The breakdown of any interpersonal relationships, or arguments with loved ones were the worst. Every single argument, I would hold onto every angry thing that the other person said, everything that they never meant in the first place would swarm around my head like angry bees constantly. I could not let things go, surely if they said that, they must mean it? Why would they say something they don’t mean? That’s completely illogical. God forbid a relationship ended, or a friendship fizzled out. That really was the end of the world, every piece of blame would either go on me, or on them, or I would split it equally between us so that I could be angry at more than one person. I couldn’t understand how other people thought, why they acted in the way they did, why they would say the things that they did.
It was like this for 4 years. That’s a long time to be angry at everything, to feel suffocated by your own thoughts. Now looking back on it, I realise that I probably wasn’t even angry at the particular situations that were happening, I was just so overwhelmed by all the negativity surrounding me that I couldn’t fathom positive thinking or optimism in any sense of the words. It was a sad existence, and I don’t blame the people that left me during that time period of my life. I would have left me too. Nobody should have to deal with that.

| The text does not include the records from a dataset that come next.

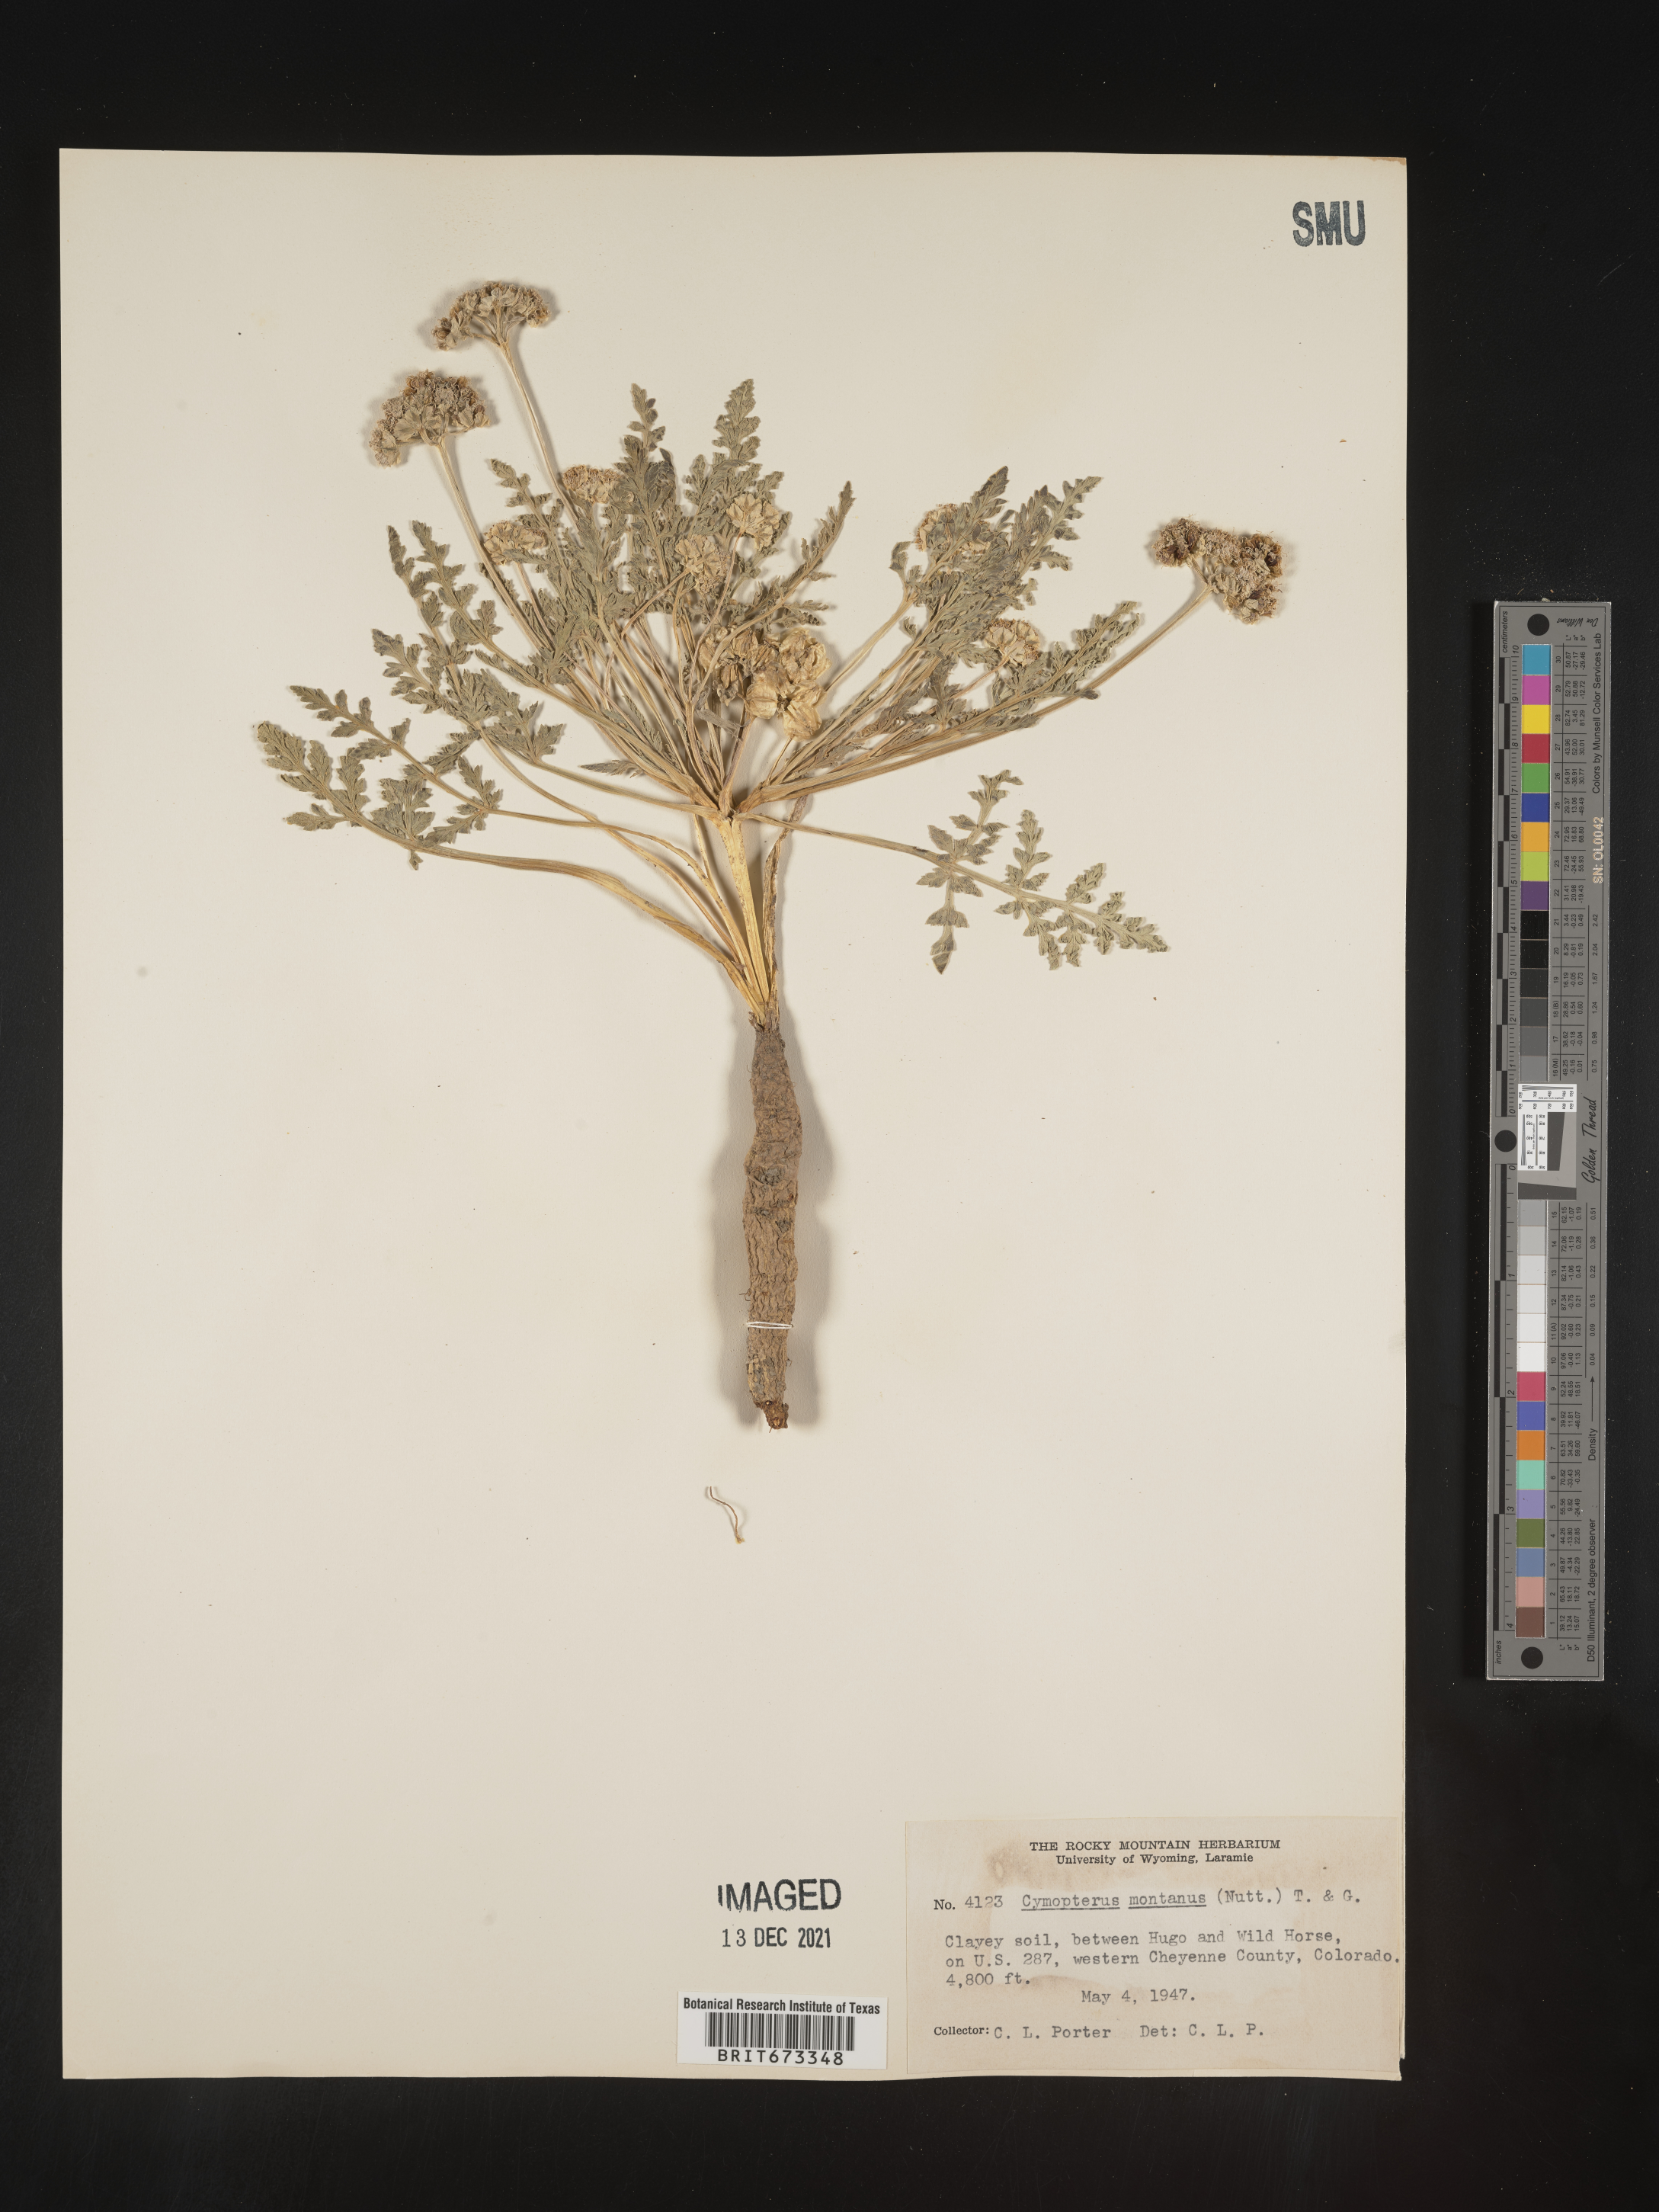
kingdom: Plantae
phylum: Tracheophyta
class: Magnoliopsida
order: Apiales
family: Apiaceae
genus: Vesper
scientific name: Vesper montanus
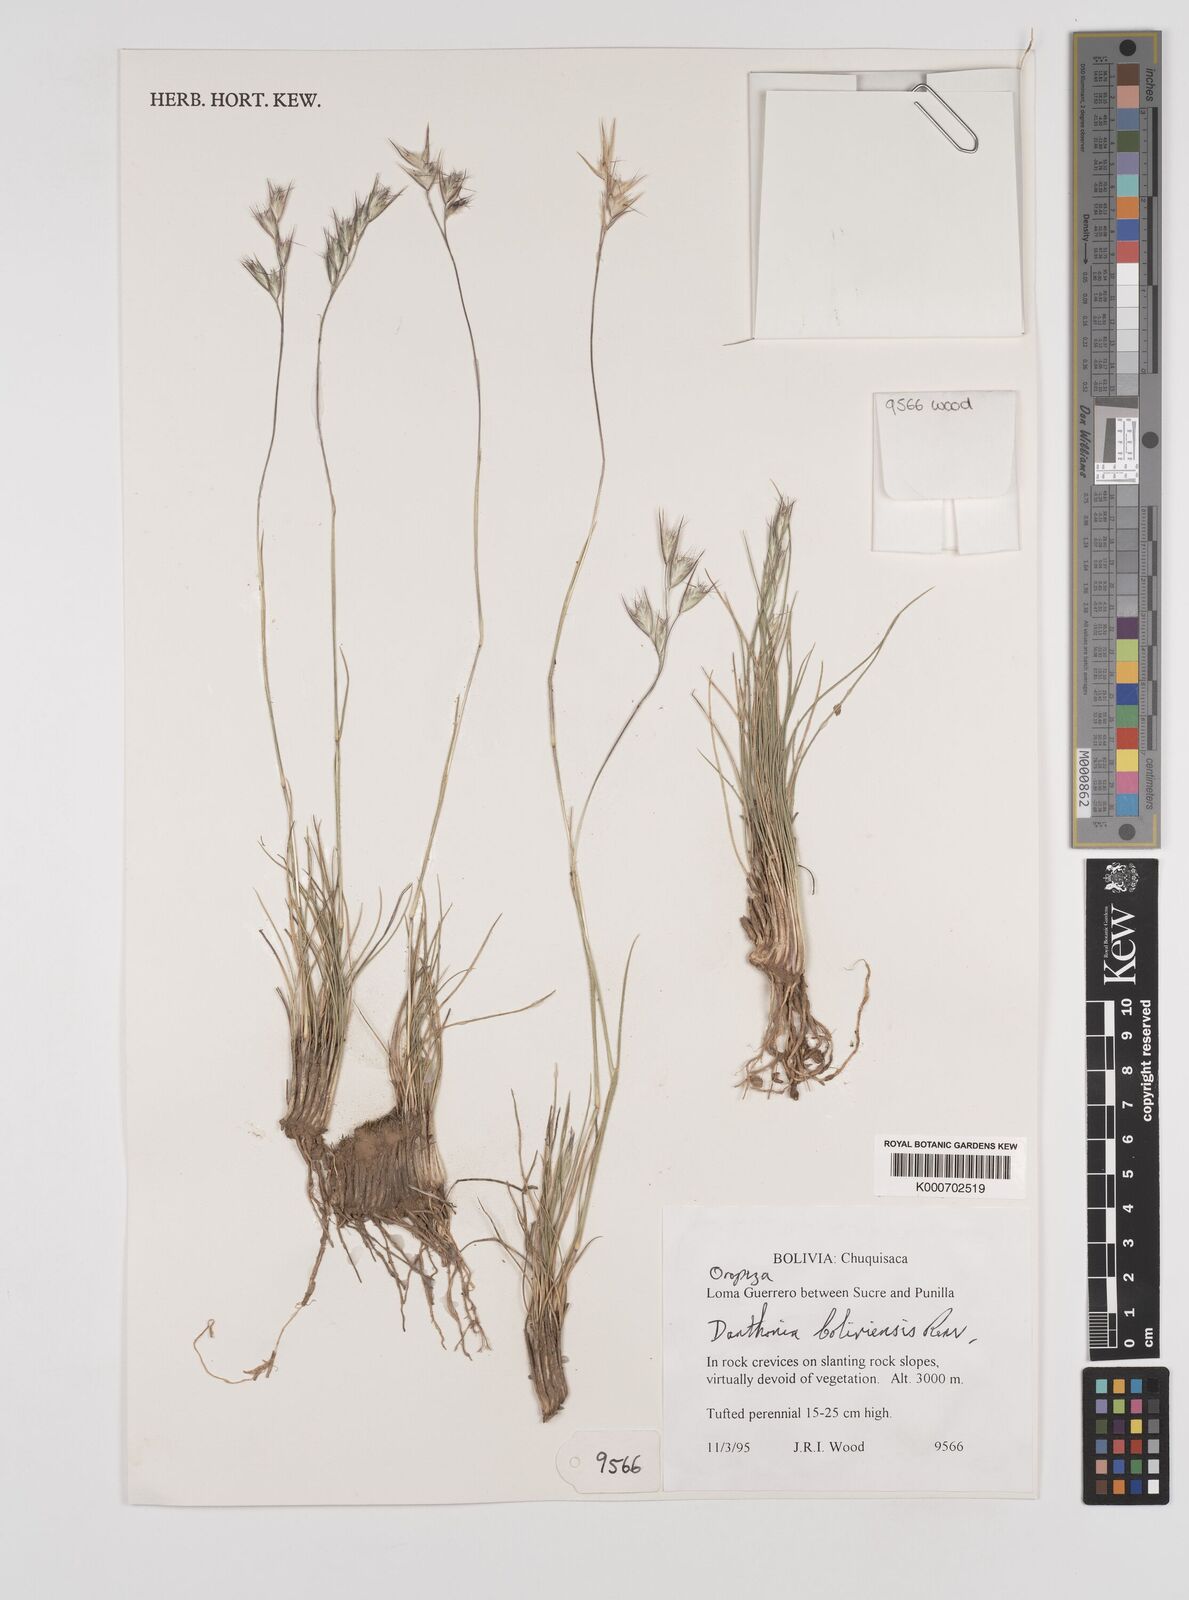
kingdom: Plantae
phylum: Tracheophyta
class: Liliopsida
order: Poales
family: Poaceae
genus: Danthonia
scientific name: Danthonia boliviensis
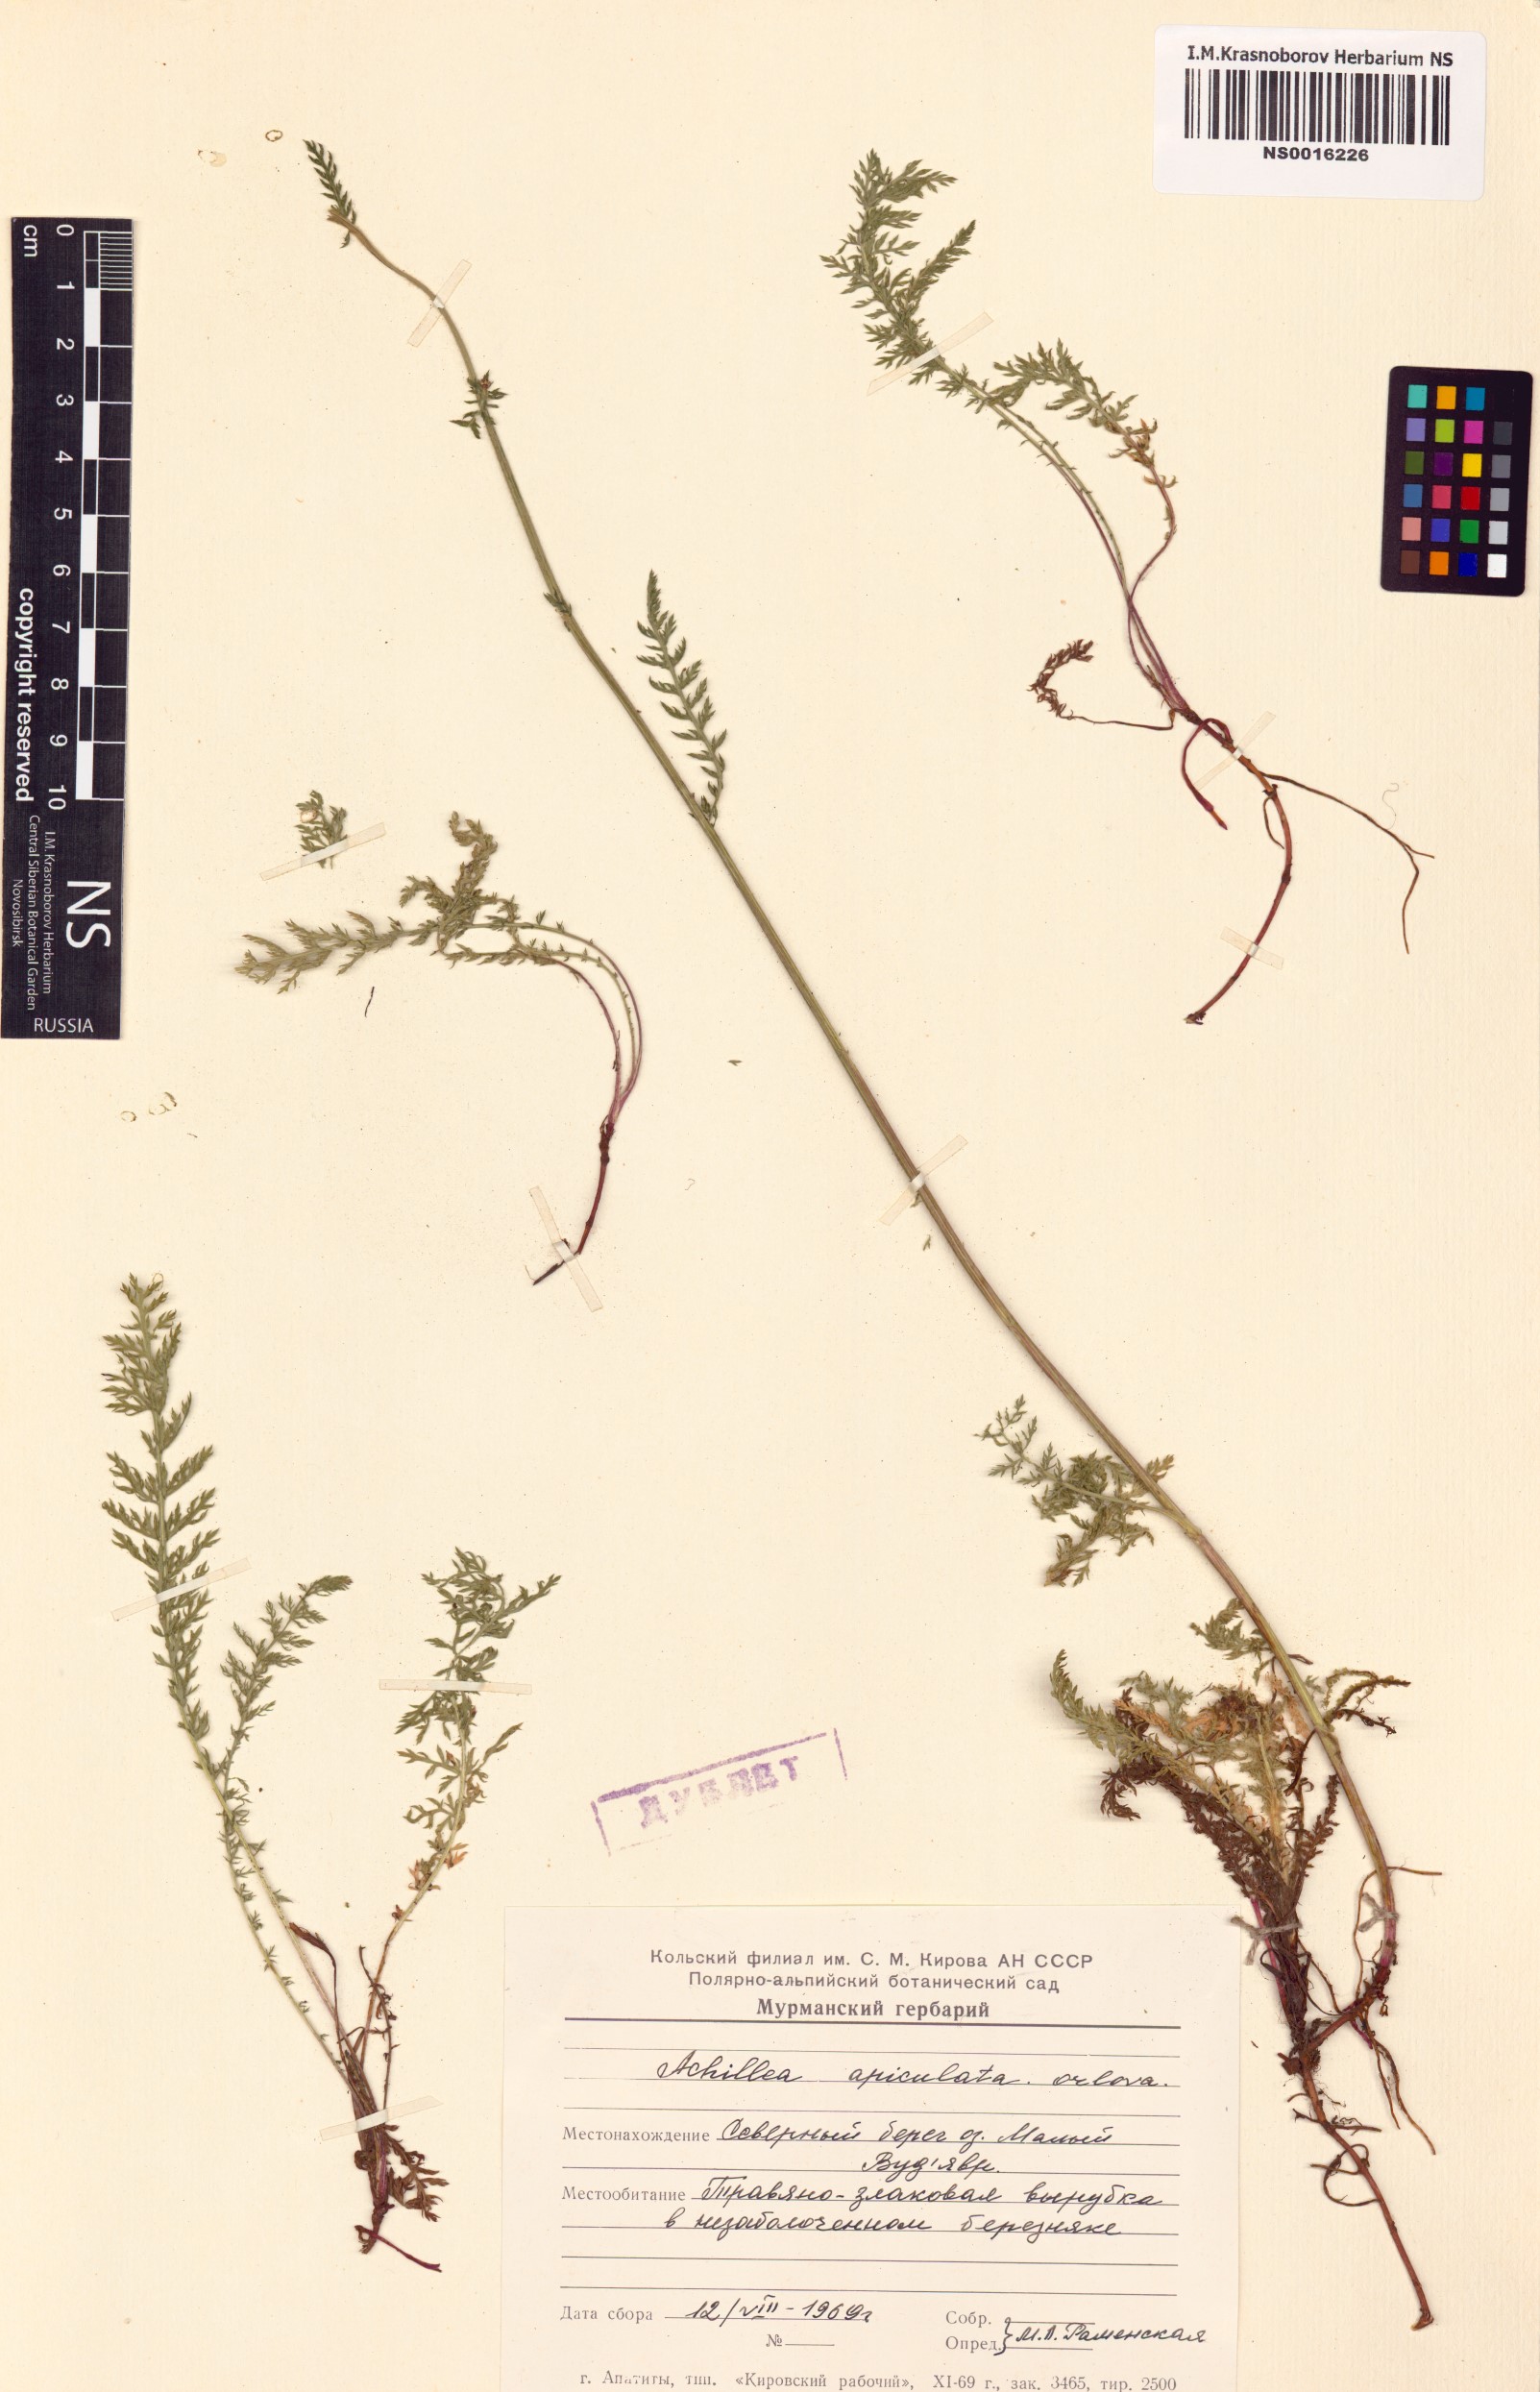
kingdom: Plantae
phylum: Tracheophyta
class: Magnoliopsida
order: Asterales
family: Asteraceae
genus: Achillea
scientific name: Achillea apiculata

I went through a break up recently. The most significant break up of my life so far, which really says something about me considering it was only 2 years long. We had organised a lot of things for a future together, and gone through a lot of things together which I was slowly learning to let go of as they happened. He helped me to understand myself through the stuff he did which made me go back to that place. It started happening more often, and I started to realise the things that would trigger me back into my cloud swarm. I started to learn how to avoid them. I walked away. I took a breath. I meditated. I spoke to people. I thought about what I said before I said it.
Today is the first day I’ve felt fully free from those clouds. I had an argument with somebody, I walked away and I sat in silence for a while, and when I came back? I had let it go. It had truly gone, any emotion of anger or bitterness or sadness that I had felt in the argument had gone. I wasn’t angry at the other person anymore, I just felt sad for them. I felt enlightened by what I had taught myself. I just felt so free from who I used to be, who I was back then. There is nothing better than that.